Exercise. Except for images, print the whole listing verbatim.

Supplied data.
○ ○ ○ ○
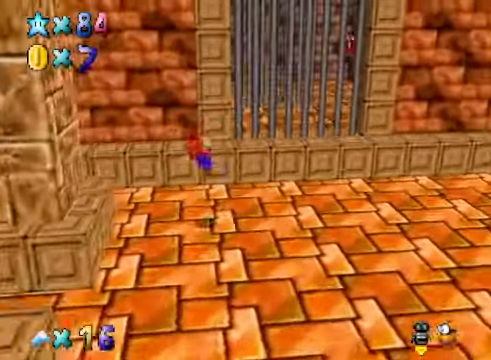
{"buttons": [], "left_stick": "up", "right_stick": "center", "events": [[67, "right_stick", "down-right"], [267, "left_stick", "up"], [267, "right_stick", "center"]]}
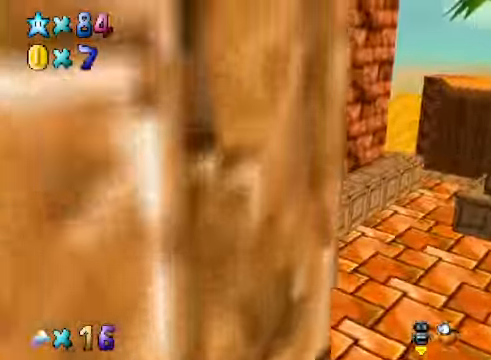
{"buttons": [], "left_stick": "up-left", "right_stick": "center", "events": [[100, "left_stick", "up-left"]]}
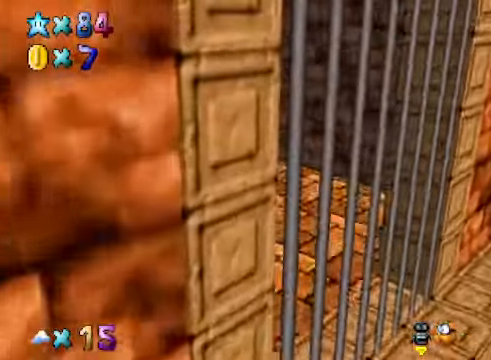
{"buttons": ["L2"], "left_stick": "up", "right_stick": "center", "events": [[334, "A", "down"], [467, "left_stick", "up"], [501, "A", "up"], [501, "L2", "down"]]}
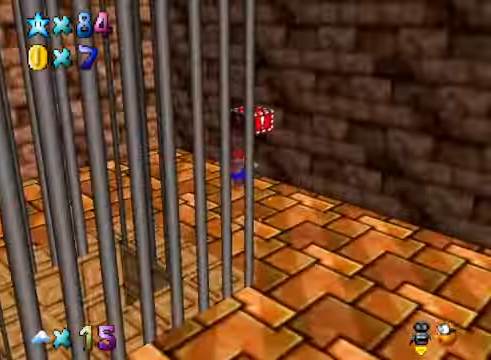
{"buttons": [], "left_stick": "center", "right_stick": "center", "events": [[201, "L2", "up"], [201, "right_stick", "down-right"], [234, "left_stick", "center"], [334, "right_stick", "center"]]}
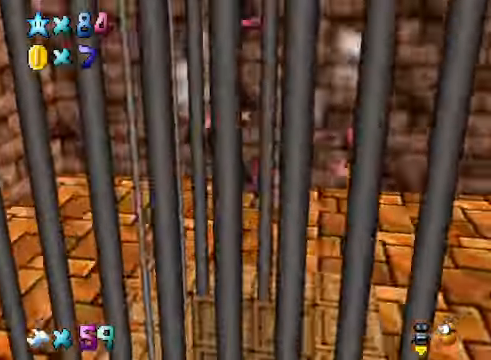
{"buttons": [], "left_stick": "up-right", "right_stick": "center", "events": [[100, "left_stick", "up"], [234, "left_stick", "up-right"]]}
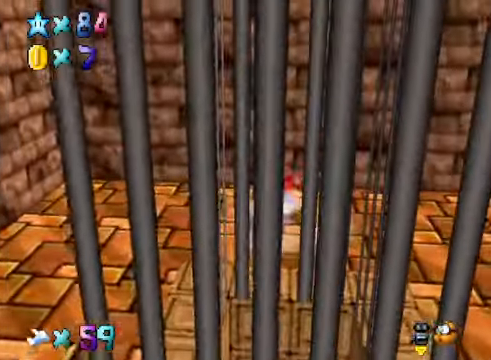
{"buttons": [], "left_stick": "down-right", "right_stick": "center", "events": [[100, "left_stick", "right"], [301, "left_stick", "down-right"]]}
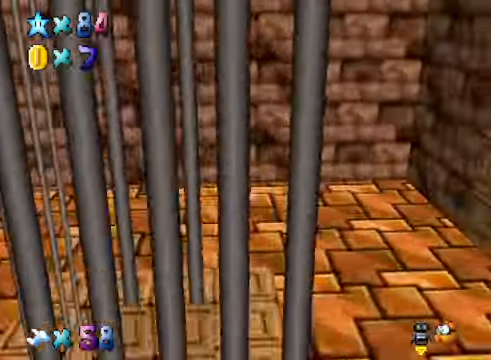
{"buttons": [], "left_stick": "down-right", "right_stick": "center", "events": []}
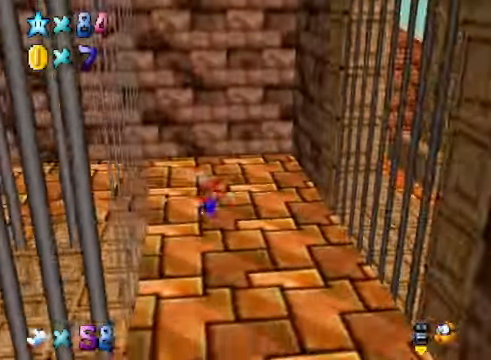
{"buttons": [], "left_stick": "right", "right_stick": "center", "events": [[267, "left_stick", "right"]]}
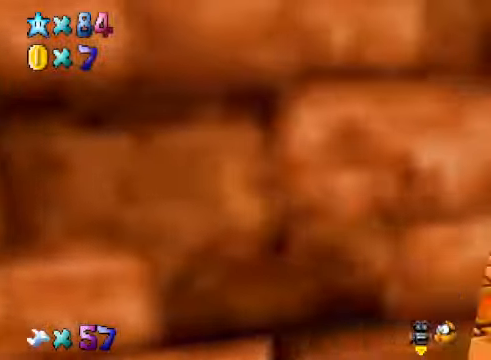
{"buttons": [], "left_stick": "center", "right_stick": "center", "events": [[67, "left_stick", "center"]]}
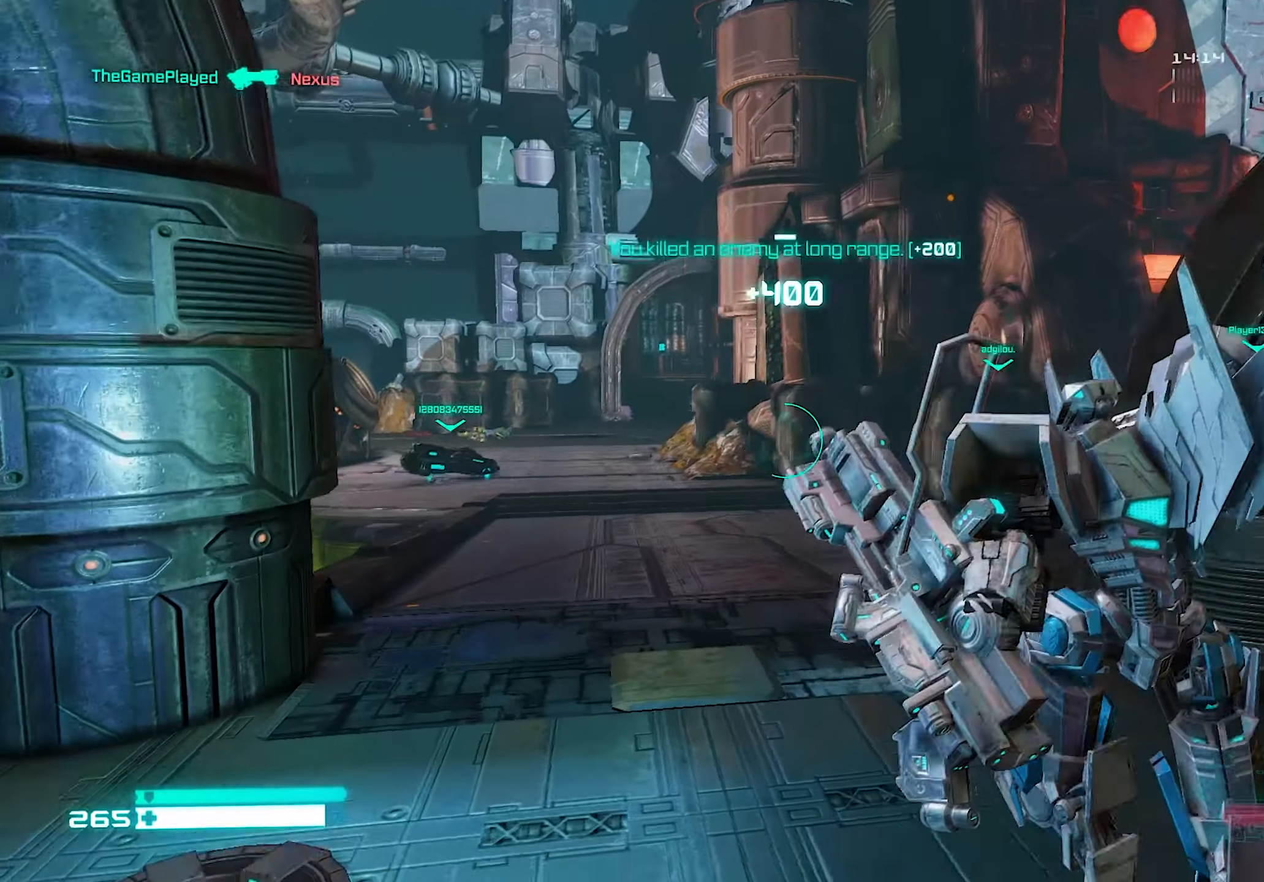
Gameplay with a controller (PlayStation layout); each line is a JSON object with the inputs held at the frame after it. "events" lists button and stick changes between this image and that frame as [ms after this image, input, new state], when the widget could be followed in between.
{"buttons": [], "left_stick": "up-left", "right_stick": "center", "events": [[40, "right_stick", "center"], [300, "CROSS", "down"], [380, "CROSS", "up"]]}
○ ○ ○ ○
Result of this exercise.
{"buttons": [], "left_stick": "up", "right_stick": "center", "events": [[67, "right_stick", "down-right"], [267, "left_stick", "up"], [267, "right_stick", "center"]]}
{"buttons": [], "left_stick": "up-left", "right_stick": "center", "events": [[100, "left_stick", "up-left"]]}
{"buttons": ["L2"], "left_stick": "up", "right_stick": "center", "events": [[334, "A", "down"], [467, "left_stick", "up"], [501, "A", "up"], [501, "L2", "down"]]}
{"buttons": [], "left_stick": "center", "right_stick": "center", "events": [[201, "L2", "up"], [201, "right_stick", "down-right"], [234, "left_stick", "center"], [334, "right_stick", "center"]]}
{"buttons": [], "left_stick": "up-right", "right_stick": "center", "events": [[100, "left_stick", "up"], [234, "left_stick", "up-right"]]}
{"buttons": [], "left_stick": "down-right", "right_stick": "center", "events": [[100, "left_stick", "right"], [301, "left_stick", "down-right"]]}
{"buttons": [], "left_stick": "down-right", "right_stick": "center", "events": []}
{"buttons": [], "left_stick": "right", "right_stick": "center", "events": [[267, "left_stick", "right"]]}
{"buttons": [], "left_stick": "center", "right_stick": "center", "events": [[67, "left_stick", "center"]]}
Gameplay with a controller (PlayStation layout); each line is a JSON object with the inputs held at the frame after it. "events" lists button and stick changes between this image and that frame as [ms after this image, input, new state], when the widget could be followed in between.
{"buttons": [], "left_stick": "up-left", "right_stick": "center", "events": [[40, "right_stick", "center"], [300, "CROSS", "down"], [380, "CROSS", "up"]]}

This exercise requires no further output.